**EXCERPT PROVIDED**

# My getaway



## Milan Machine Worrks (Nov 14, 2009)

Hi

 I've looked at all the cool shop photos, So here's some of mine.

 Roland


----------



## Milan Machine Worrks (Nov 14, 2009)

And a few more.

 Roland


----------



## 1Kenny (Nov 14, 2009)

Real nice, Roland. I like the touch of having the 110 plug on the ceiling. That sure keeps the cords off the floor.

Kenny


----------



## itowbig (Nov 14, 2009)

way to clean man needs improvement a little bit o chips and some dust , throw a tool here "n" there and call it good.
ha ha  nice clean place . whats the black barrel thing with the two pipes coming out of it in the first photo.

wish i had that much room.


----------



## dsquire (Nov 14, 2009)

itowbig  said:
			
		

> way to clean man needs improvement a little bit o chips and some dust , throw a tool here "n" there and call it good.
> ha ha nice clean place . whats the black barrel thing with the two pipes coming out of it in the first photo.
> 
> wish i had that much room.



Roland

Lovely shop that you have there and I admire that you have it so clean. I am guessing that the black tank is for furnace oil for the heating system. Being up in New Hampshire if it were outside it could freeze up in the extreme cold. Thanks for showing these great pictures.

Cheers 

Don


----------



## Milan Machine Worrks (Nov 14, 2009)

**CHALLENGES**
**a)** Answer these from the shop thread:
(i) Where does Kenny say the 110 plug is?
(ii) What does Don guess the black tank is for?
(iii) Which state does Don mention?
**b)** Write the next part of the shop thread, picking up after its final post header.

**INFORMATION PROVIDED**
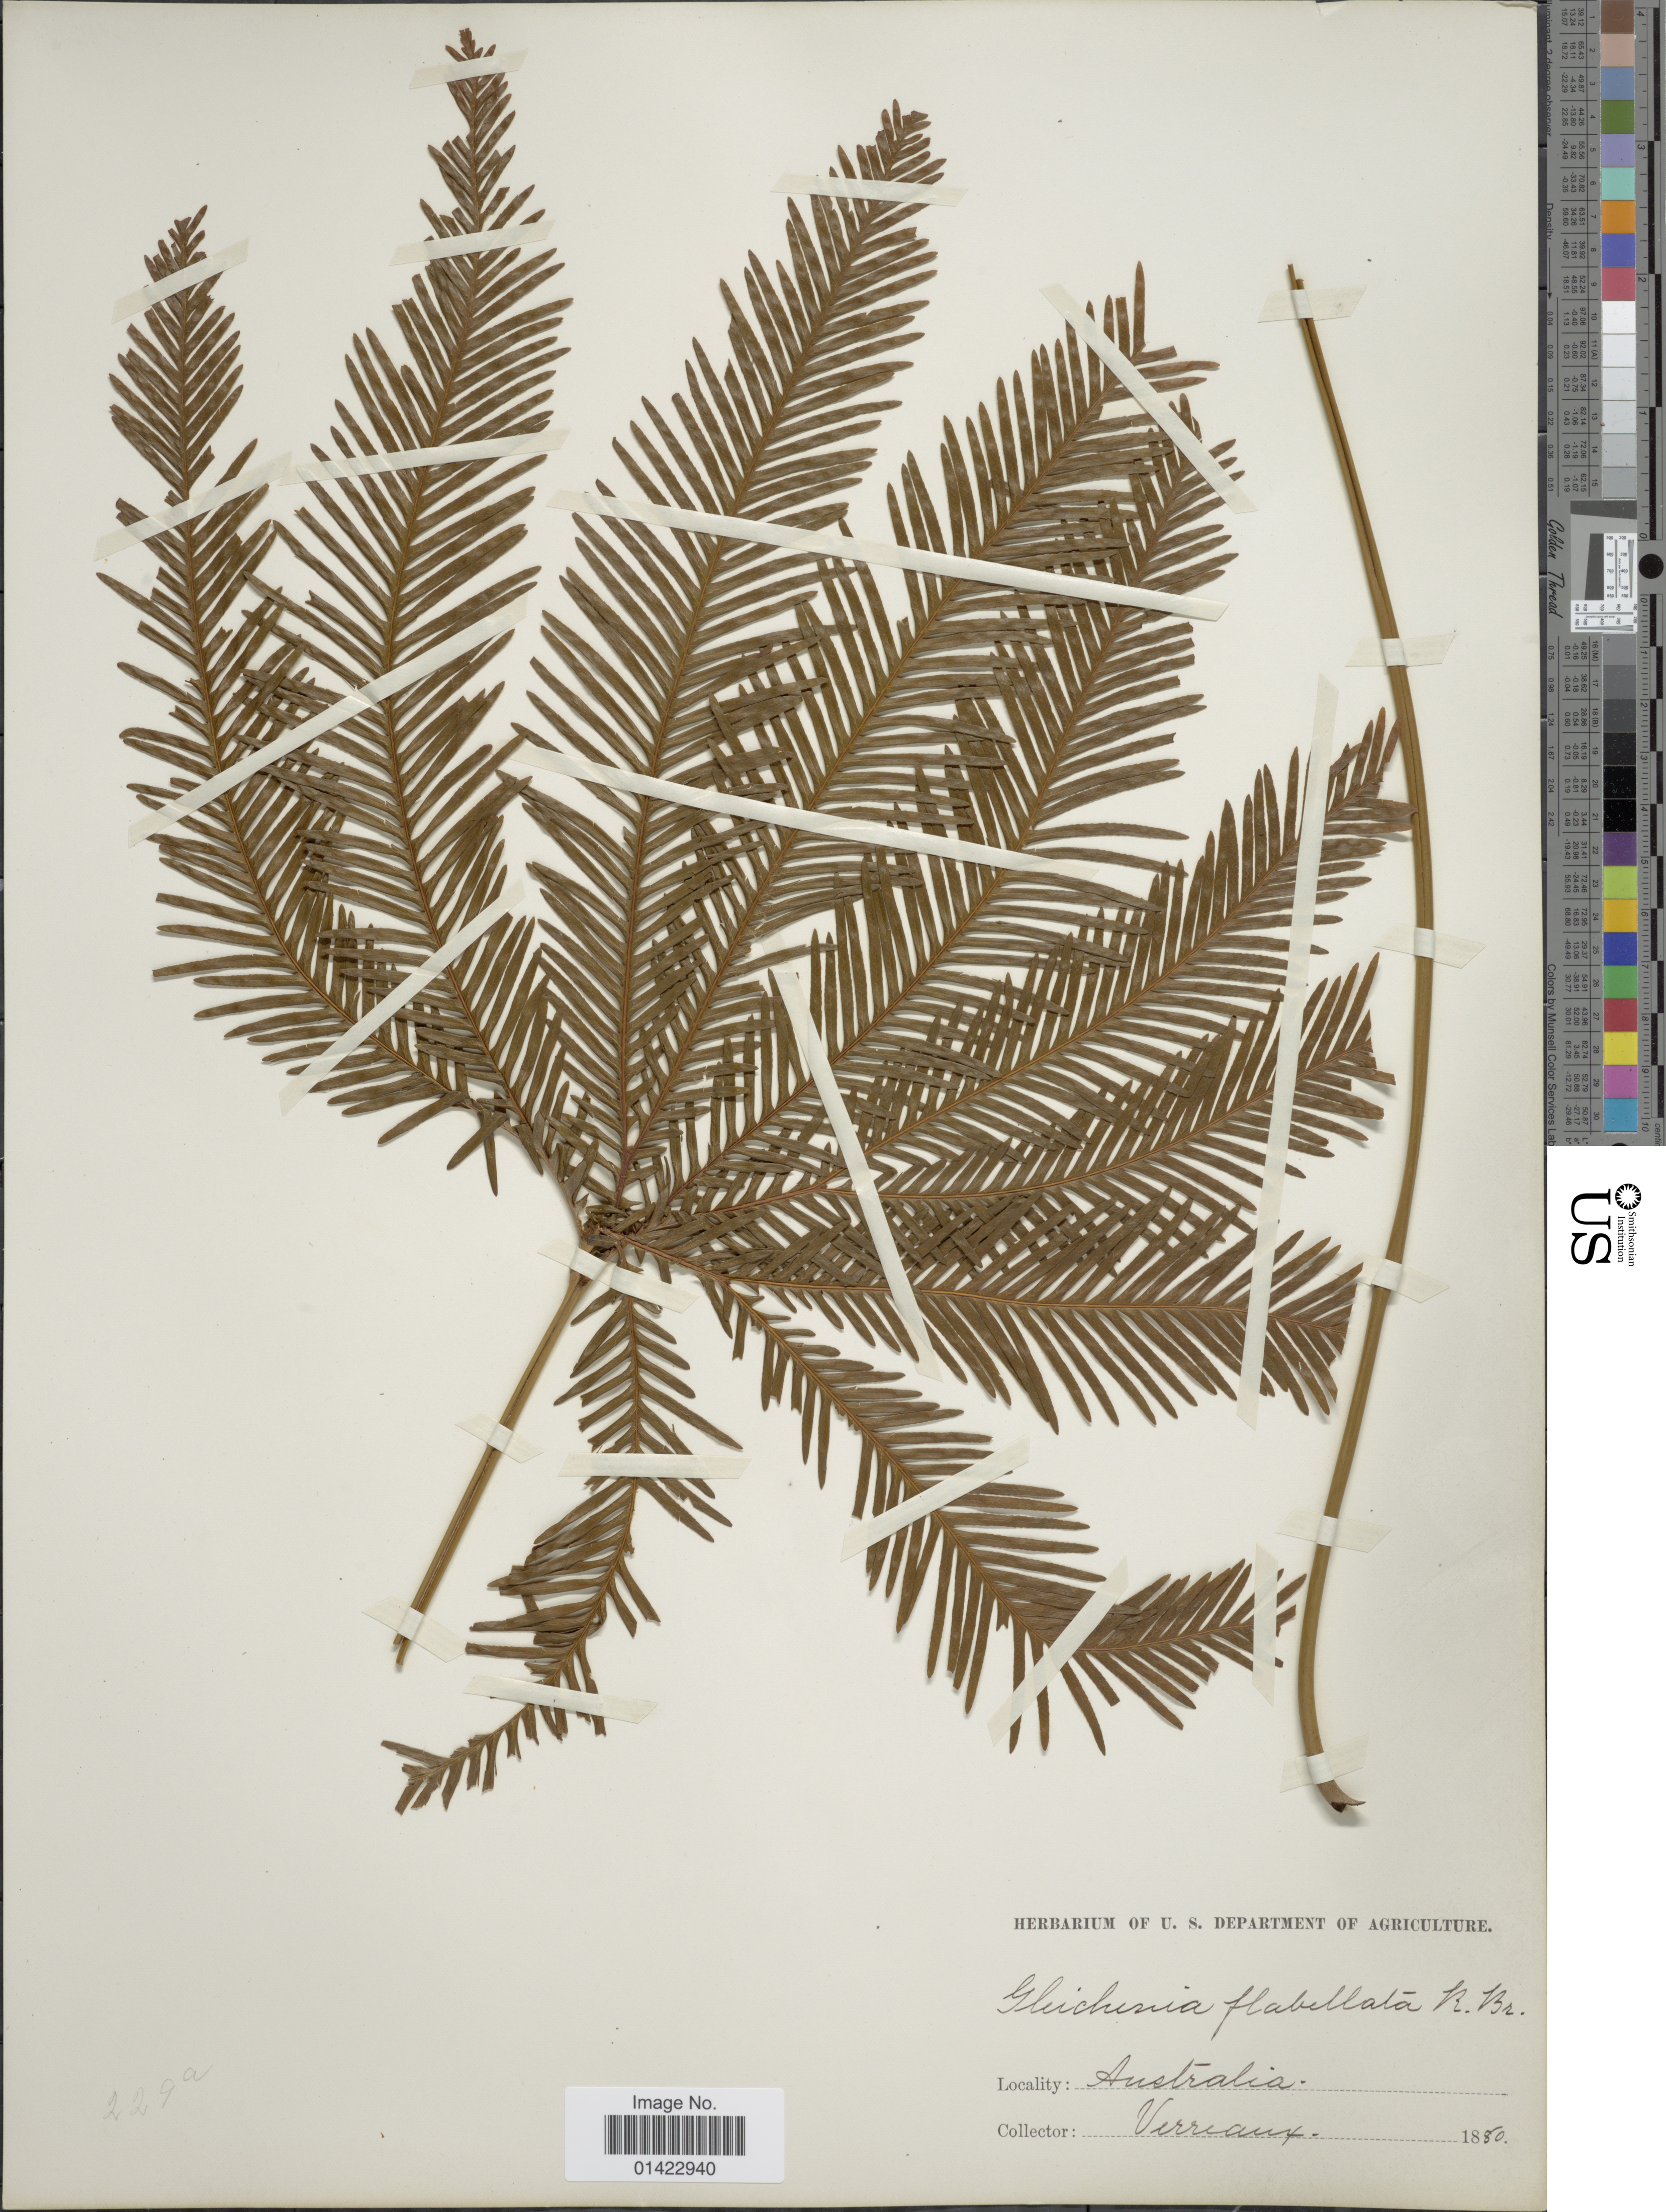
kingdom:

**ANSWER LIST**
**a)**
(i) On the ceiling.
(ii) Furnace oil for the heating system.
(iii) New Hampshire.

**b)**
Hi 

 Thanks for the remarks, Yes in northern New Hampshire in get really cold like -28 below sometimes! I'm about 40 mile from the Canadian border by the way the crow flies! Its an 275 gal. oil tank it enables the oil companies to keep their hand in my pocket a real good part of the year! :'( My shop is the result of something that I wanted since I was a small boy). I have an uncle that work for Harvard University as what he called a materials specialist and protype machinist working on some real cool projects (like a supper conducting magnet and parabolic mirrors and such), anyways he had a machine shop in his basement at home, ya know like a Bridgeport and a SB lathe etc. and I was always fascinated with his shop but he would never let go in it, So I told myself when I grow up I'm going to have my own shop and better than HIS!! ;D  So their you have it. :big:

Roland


----------



## deere_x475guy (Nov 14, 2009)

One heck of a home shop. Lots of space and very cool tools.


----------



## RobWilson (Nov 14, 2009)

GREAT LOOKING SHOP Fadal3016FX  :bow: :bow: :bow: :bow: :bow:
Rob


----------



## Milan Machine Worrks (Nov 14, 2009)

Thanks !


----------



## BobWarfield (Nov 15, 2009)

Great looking shop!

Lots of room to acquire many things you don't really need (LOL)--that's something I really like in a shop!

Can we get a better shot of your lathe, perchance?

Also, perhaps a list of what the machines are?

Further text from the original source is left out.